As previously discussed by Tom Secuya, Scrum has already been implemented by some departments in Carve and has gotten significant results. But before going deeper to the roles and activities, let’s take a step back and understand the ‘How’ of this process.

What is Scrum?

Scrum Development

Photo Credit: http://www.proquotient.com

Scrum is part of an Agile movement. It’s predominantly used by programmers and their teams in developing software through releases of projects. This is in response to various project management systems (such as the Waterfall Method) using 4 values and 12 principles. With Agile, the emphasis lies heavily in communication, collaboration and self-organization among the team that can adapt to the changes in the business.

Compared with lengthy time duration to get results, scrum ‘trickles’ these results. Time is divided into short periods, typically known as ‘sprints’, in one or two weeks span. However, this will vary per team and the type of project to be done.
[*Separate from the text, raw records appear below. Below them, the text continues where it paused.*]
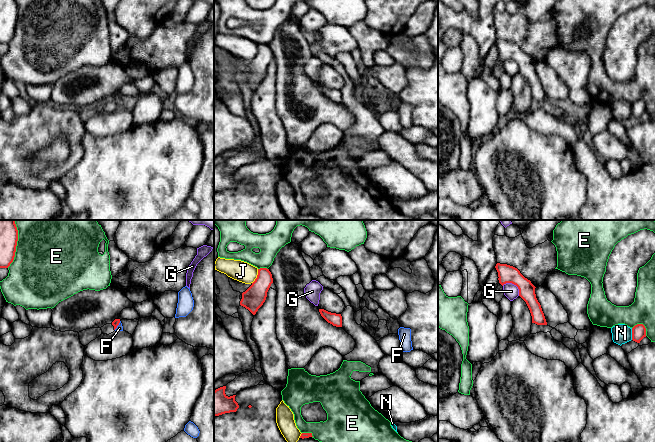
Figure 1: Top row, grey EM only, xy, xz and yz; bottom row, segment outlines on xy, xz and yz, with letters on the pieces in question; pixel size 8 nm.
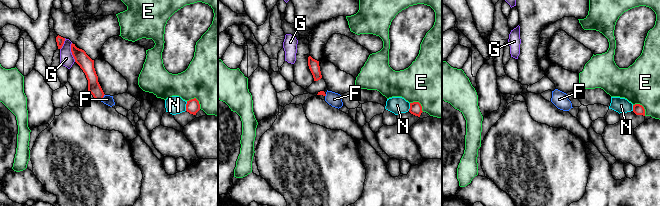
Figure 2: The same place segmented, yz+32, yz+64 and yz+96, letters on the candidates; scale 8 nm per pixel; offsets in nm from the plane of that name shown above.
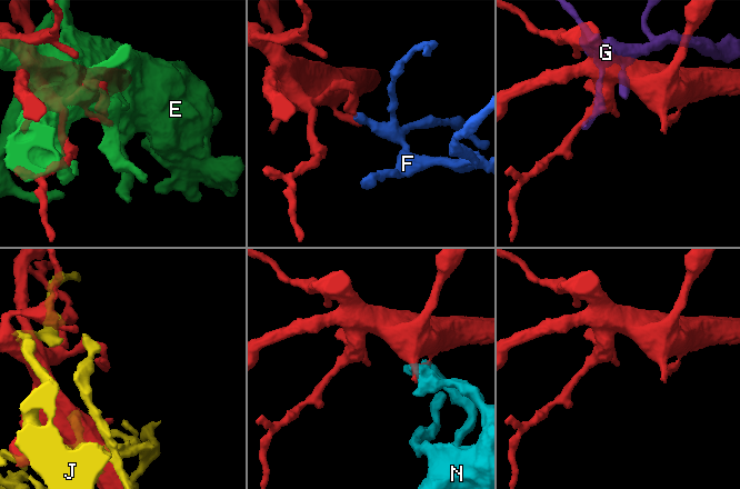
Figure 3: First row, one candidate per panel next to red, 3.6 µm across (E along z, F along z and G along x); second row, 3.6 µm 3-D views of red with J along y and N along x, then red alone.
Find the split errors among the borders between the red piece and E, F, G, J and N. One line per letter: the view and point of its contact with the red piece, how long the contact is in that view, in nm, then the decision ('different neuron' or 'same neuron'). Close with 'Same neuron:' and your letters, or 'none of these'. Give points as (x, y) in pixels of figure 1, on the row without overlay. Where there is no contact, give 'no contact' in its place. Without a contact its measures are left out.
E: xy (16, 21) | 360 nm | different neuron
F: xy (118, 100) | 90 nm | same neuron
G: yz (514, 60) | 170 nm | different neuron
J: xz (257, 52) | 130 nm | different neuron
N: yz (632, 110) | 100 nm | different neuron
Same neuron: F

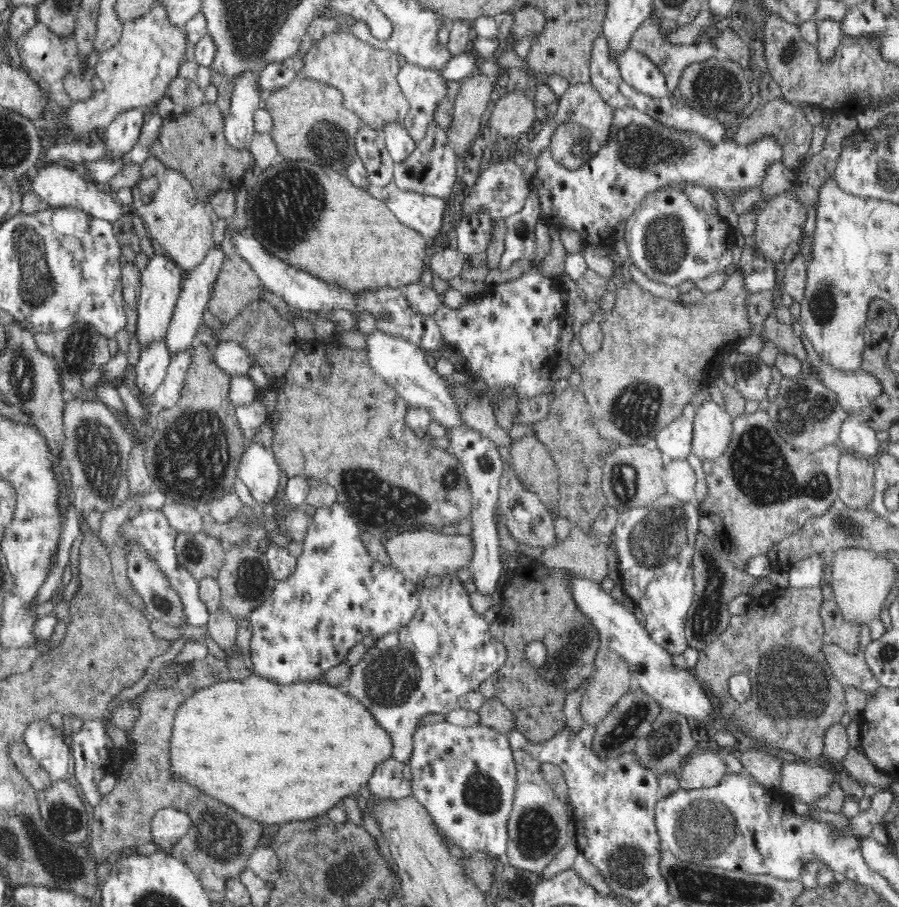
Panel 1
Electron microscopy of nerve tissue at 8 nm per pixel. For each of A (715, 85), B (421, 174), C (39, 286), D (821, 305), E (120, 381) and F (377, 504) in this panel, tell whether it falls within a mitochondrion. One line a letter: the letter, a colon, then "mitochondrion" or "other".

Assigning roles with corresponding responsibilities and meetings are constant. Constant collaboration and meetings lessens the unpredictability and speculation to leave room for improvements and discovery. These incremental releases are then sent out to the user (product owner or client’s clients).

The Scrum Ceremonies

Tom Secuya

These are the processes being done in the Scrum:

a.) Sprint Planning

b.) Sprint

c.) Sprint Review

d.) Sprint Retrsopective

e.) Standups

Sprint Planning is a run for execution. In this session, the product owner, scrum master and execution team plan on how to go about with the projects on hand. They itemize these into small, medium, large and extra large projects. From these projects, they then break down specific tasks and assigned to the people fit for the job. The product owner would be the one to decide on projects needed to be sprint on.

Carvers huddle and discussing The Scrum Method.

Carvers huddle and discussing The Scrum Method.

Sprint is the actual work of the project. During this period, the execution team will focus to work on this specific project and deliver it in a given period.

Sprint Review meetings are held when an output has already been produced. During the meeting, the scrum team, customers and management meet up and talk about what they’ve done during the sprint. The project is then assessed with the sprint goal pre-determined during sprint planning.

Sprint Retrospective is when the team have their session and review what worked, what didn’t and what needs improvement. This is a good way to assess if the sprints were effective or needed more time to polish.

Standups are daily meetings within the team to talk about progress, tasks done, future tasks and stucks. This is to eliminate delays in making decisions to get traction to finishing a project.

What are the processes involved with Scrum?

Also known as the Sprint Backlog, this is where all the ‘future projects’ are placed. From the previous discussion, it was mentioned that tasks are being broken down into ‘chunks’ and deliver results in a given period of time. These are usually in the form of stories or identified tasks needed to complete a story.

Here’s a video from Axosoft Introducing the Scrum Method:

This is the introductory details for Scrum and the activities involved in using it. Not only will this make work visible, it also organizes the team and gives out satisfying results, less miscommunication, more collaboration and improvement.